> _AVAILABLE DATA_
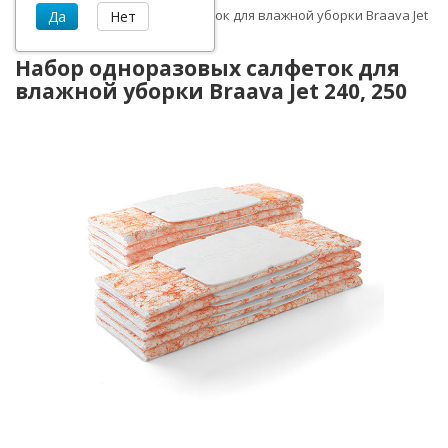
Набор одноразовых салфеток для влажной уборки Braava Jet
240, 250
Набор одноразовых салфеток для
влажной уборки Braava Jet 240, 250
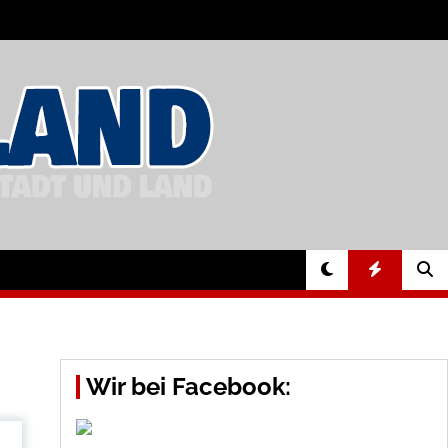
Wir bei Facebook:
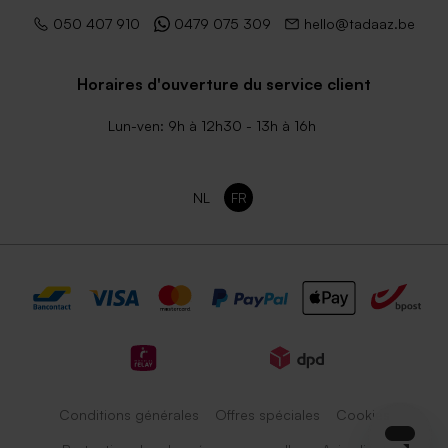
050 407 910
0479 075 309
hello@tadaaz.be
Horaires d'ouverture du service client
Lun-ven: 9h à 12h30 - 13h à 16h
NL
FR
Conditions générales
Offres spéciales
Cookies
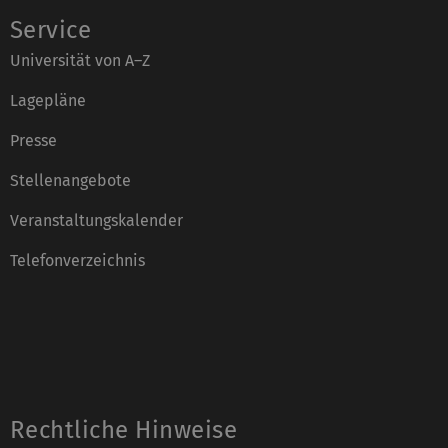
Service
Universität von A–Z
Lagepläne
Presse
Stellenangebote
Veranstaltungskalender
Telefonverzeichnis
Rechtliche Hinweise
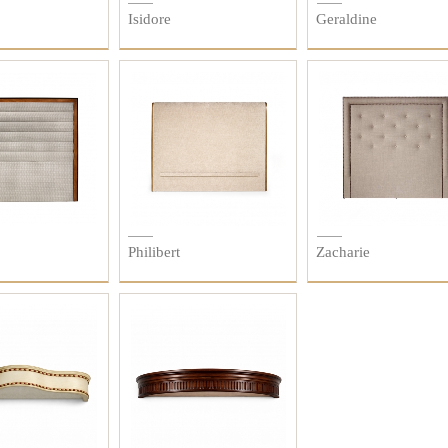
Isidore
Geraldine
Philibert
Zacharie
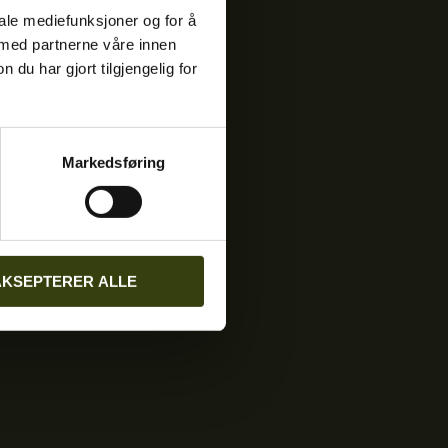
iale mediefunksjoner og for å
 med partnerne våre innen
u har gjort tilgjengelig for
ste Seeland-
Markedsføring
AKSEPTERER ALLE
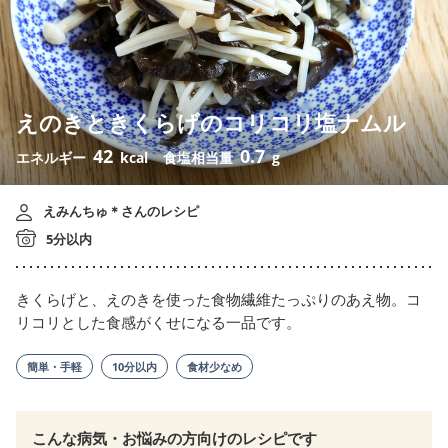
えのきときくらげのコリコリ塩ナムル
42
0.7
エネルギー
kcal
食塩相当量
g
えみんちゅ＊さんのレシピ
5分以内
きくらげと、えのきを使った食物繊維たっぷりのあえ物。コ
リコリとした食感がくせになる一品です。
簡単・手軽
10分以内
食材少なめ
こんな病気・お悩みの方向けのレシピです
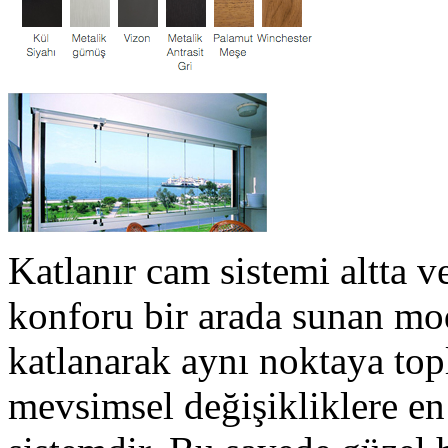
Katlanır cam sistemi altta ve
konforu bir arada sunan mod
katlanarak aynı noktaya top
mevsimsel değişikliklere en 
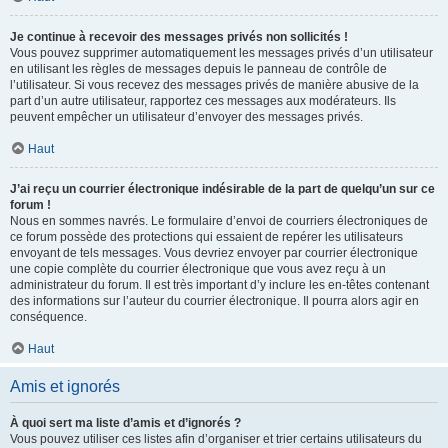
Je continue à recevoir des messages privés non sollicités !
Vous pouvez supprimer automatiquement les messages privés d’un utilisateur
en utilisant les règles de messages depuis le panneau de contrôle de
l’utilisateur. Si vous recevez des messages privés de manière abusive de la
part d’un autre utilisateur, rapportez ces messages aux modérateurs. Ils
peuvent empêcher un utilisateur d’envoyer des messages privés.
Haut
J’ai reçu un courrier électronique indésirable de la part de quelqu’un sur ce
forum !
Nous en sommes navrés. Le formulaire d’envoi de courriers électroniques de
ce forum possède des protections qui essaient de repérer les utilisateurs
envoyant de tels messages. Vous devriez envoyer par courrier électronique
une copie complète du courrier électronique que vous avez reçu à un
administrateur du forum. Il est très important d’y inclure les en-têtes contenant
des informations sur l’auteur du courrier électronique. Il pourra alors agir en
conséquence.
Haut
Amis et ignorés
À quoi sert ma liste d’amis et d’ignorés ?
Vous pouvez utiliser ces listes afin d’organiser et trier certains utilisateurs du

> _WHAT YOU HAVE TO DO_
Copy all the material word for word, minus its pictures.

> _OUTPUT_
Набор одноразовых салфеток для влажной уборки Braava Jet
240, 250
Набор одноразовых салфеток для
влажной уборки Braava Jet 240, 250
Wir bei Facebook:
050 407 910
0479 075 309
hello@tadaaz.be
Horaires d'ouverture du service client
Lun-ven: 9h à 12h30 - 13h à 16h
NL
FR
Conditions générales
Offres spéciales
Cookies
Service
Universität von A–Z
Lagepläne
Presse
Stellenangebote
Veranstaltungskalender
Telefonverzeichnis
Rechtliche Hinweise
Isidore
Geraldine
Philibert
Zacharie
iale mediefunksjoner og for å
 med partnerne våre innen
u har gjort tilgjengelig for
ste Seeland-
Markedsføring
AKSEPTERER ALLE
えのきときくらげのコリコリ塩ナムル
42
0.7
エネルギー
kcal
食塩相当量
g
えみんちゅ＊さんのレシピ
5分以内
きくらげと、えのきを使った食物繊維たっぷりのあえ物。コ
リコリとした食感がくせになる一品です。
簡単・手軽
10分以内
食材少なめ
こんな病気・お悩みの方向けのレシピです
Katlanır cam sistemi altta ve
konforu bir arada sunan mod
katlanarak aynı noktaya top
mevsimsel değişikliklere en 
Je continue à recevoir des messages privés non sollicités !
Vous pouvez supprimer automatiquement les messages privés d’un utilisateur
en utilisant les règles de messages depuis le panneau de contrôle de
l’utilisateur. Si vous recevez des messages privés de manière abusive de la
part d’un autre utilisateur, rapportez ces messages aux modérateurs. Ils
peuvent empêcher un utilisateur d’envoyer des messages privés.
Haut
J’ai reçu un courrier électronique indésirable de la part de quelqu’un sur ce
forum !
Nous en sommes navrés. Le formulaire d’envoi de courriers électroniques de
ce forum possède des protections qui essaient de repérer les utilisateurs
envoyant de tels messages. Vous devriez envoyer par courrier électronique
une copie complète du courrier électronique que vous avez reçu à un
administrateur du forum. Il est très important d’y inclure les en-têtes contenant
des informations sur l’auteur du courrier électronique. Il pourra alors agir en
conséquence.
Haut
Amis et ignorés
À quoi sert ma liste d’amis et d’ignorés ?
Vous pouvez utiliser ces listes afin d’organiser et trier certains utilisateurs du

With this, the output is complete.